# German Ram Spawn!!!



## df001 (Nov 13, 2007)

So, apparently there was love in the water some time between noon yesterday, and today, as it appears the pairing behavior from the GBR and Gold ram was a pre-cursor to what happens naturally.

That said, any suggested reading for what best practices are?

Not so much worried about having lots of success, but more just enjoying the learning process etc, and the excitement of having them spawn etc.

Thanks in advance!


----------



## carmenh (Dec 20, 2009)

No advice, just congratulations!


----------



## Lexingtonmax (Jan 26, 2011)

Any progress?


----------



## df001 (Nov 13, 2007)

Yeah, negative progress :/ eggs got eaten by the end of the day when i came home from work, see my tank journal in my sig for details


----------



## george (Apr 11, 2009)

When they lay the eggs, make sure to leave the lights 24/7 if you want to make sure the other fishes will not get near the eggs.


----------



## df001 (Nov 13, 2007)

george said:


> When they lay the eggs, make sure to leave the lights 24/7 if you want to make sure the other fishes will not get near the eggs.
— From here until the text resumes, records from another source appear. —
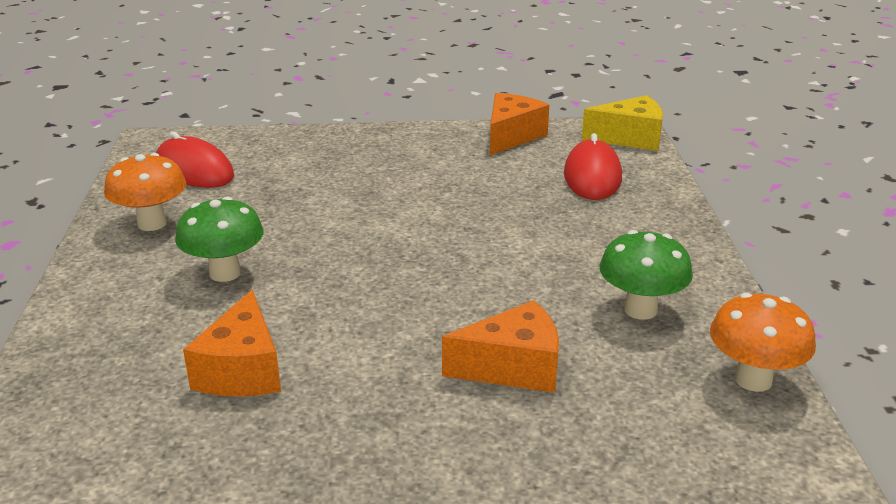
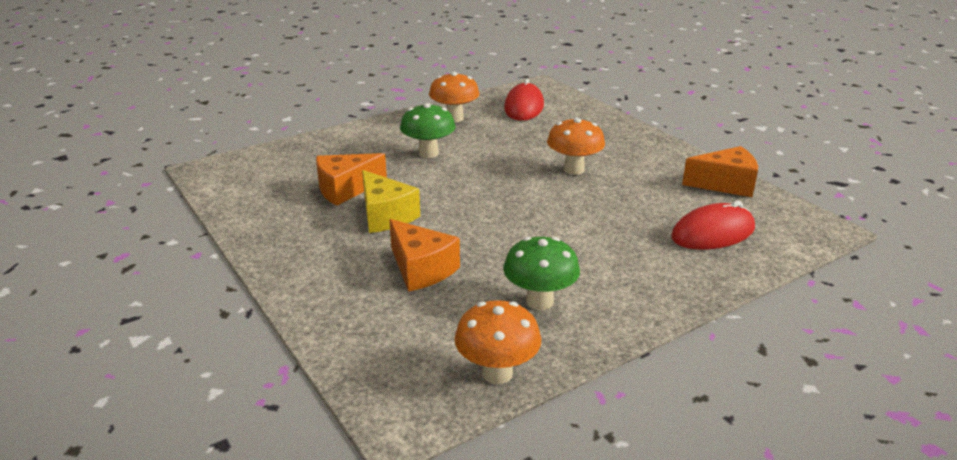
camera: 60 degrees right, 0 degrees up
yellow cheese [582,95,663,151] -> yellow cheese moved to [362,170,420,233]
none -> orange mushroom [547,117,605,175]

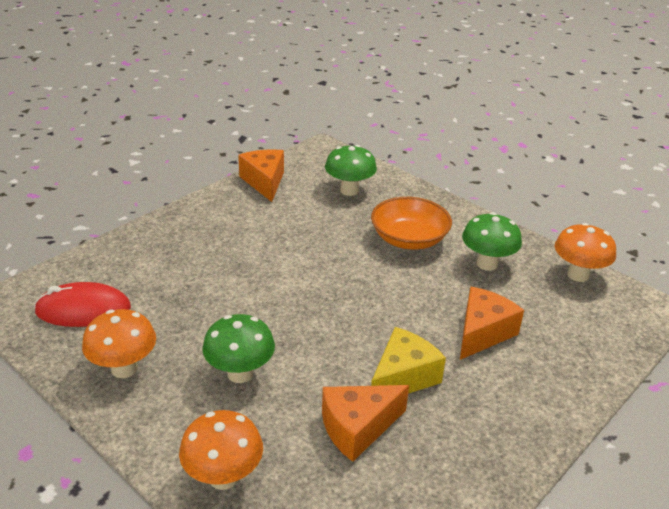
camera: 105 degrees left, 5 degrees up
orange cheese [316,153,387,206] -> orange cheese turned 105 degrees clockwise [322,385,409,462]
orange mushroom [547,117,605,175] -> orange mushroom moved to [179,410,263,490]
red mouse [671,201,755,250] -> green mushroom [325,145,377,196]
none -> orange bowl [371,197,452,250]

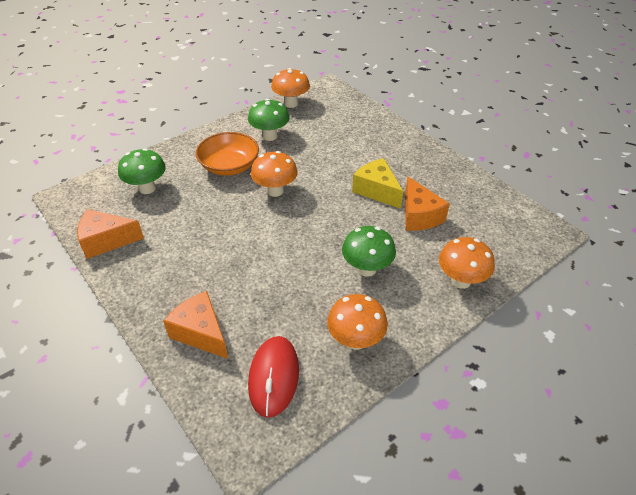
camera: 80 degrees left, 10 degrees up
orange cheese [460,287,524,360] -> orange cheese moved to [163,291,228,359]
none -> orange mushroom [251,151,298,197]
uh, wouldnt it just be eaiser to pull the rock the eggs are on? both from the standpoint of constant light being bad for the plants, and bad for the fish messing with their daily rhythm?

I can either put it in a breederbox if it'll fit in the same tank, or into another tank.


----------



## george (Apr 11, 2009)

You can do that as well, put them in a small 10g tank, but if you want to leave the eggs with the parents, leave the lights on. Unless they are the only inhabitants in the tank.


----------



## df001 (Nov 13, 2007)

So, they didnt wait long... 50% WC on sunday, and today at around 5:30-6 they laid another bunch of eggs.

like last time, I'm leaving nature to its course, if they dont make it, so be it. 

if this happens a few times, we'll likely pull them into a separate tank just for them.


----------